If passed, SB 418 will give the local nonprofit Pajaro Valley Health Care District Project five years to create areas it believes are representative of the community. From there, elections would be held to appoint a chief from each area to make decisions on the hospital board.

The bill was co-authored by neighboring state officials whose districts have a vested interest in protecting the vital services provided by Watsonville Community Hospital. This includes Assemblymen Robert Rivas of Salinas and Mark Stone of Monterey Bay as well as Senator Anna Caballero of Salinas. Caballero highlighted the hospital’s key patient population of low-income people who rely on Medi-Cal and Medicare. They often suffer from inequitable access to quality housing, transportation and strong health care, Laird’s office pointed out.

“Access to quality health care has never been more critical,” Caballero said. “It’s up to us to ensure that our residents are healthy and safe.”

The Health Care District Project has reached out to lawmakers to inspire such action since being told of an impending closure by hospital CEO Steven Salyer around Thanksgiving, Hall explained to the Sentinel.
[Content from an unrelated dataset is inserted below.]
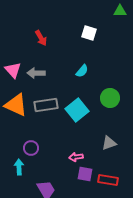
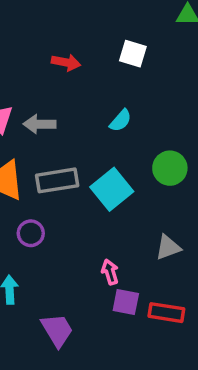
red arrow: (41, 38) -> (66, 62), moved, turned -49
purple circle: (31, 148) -> (31, 233), moved
pink arrow: (76, 157) -> (110, 272), turned 80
In early December, it was announced that enough money had been raised to keep the hospital running through the spring, when project leaders plan to buy it. No mention was made as to the source of funding.

“We’re at a particular disadvantage being a brand new organization and trying to get as many partners on board as possible, including the state,” Hall said at the time. “Part of our tactic is to bring all of these partners together and pursue the legislation. But all of these things take time.

Public and private financing for the acquisition of the hospital is still in progress. A website has yet to be launched for those interested in donating. At this time, project representatives are soliciting specific individuals and groups in their fundraising efforts.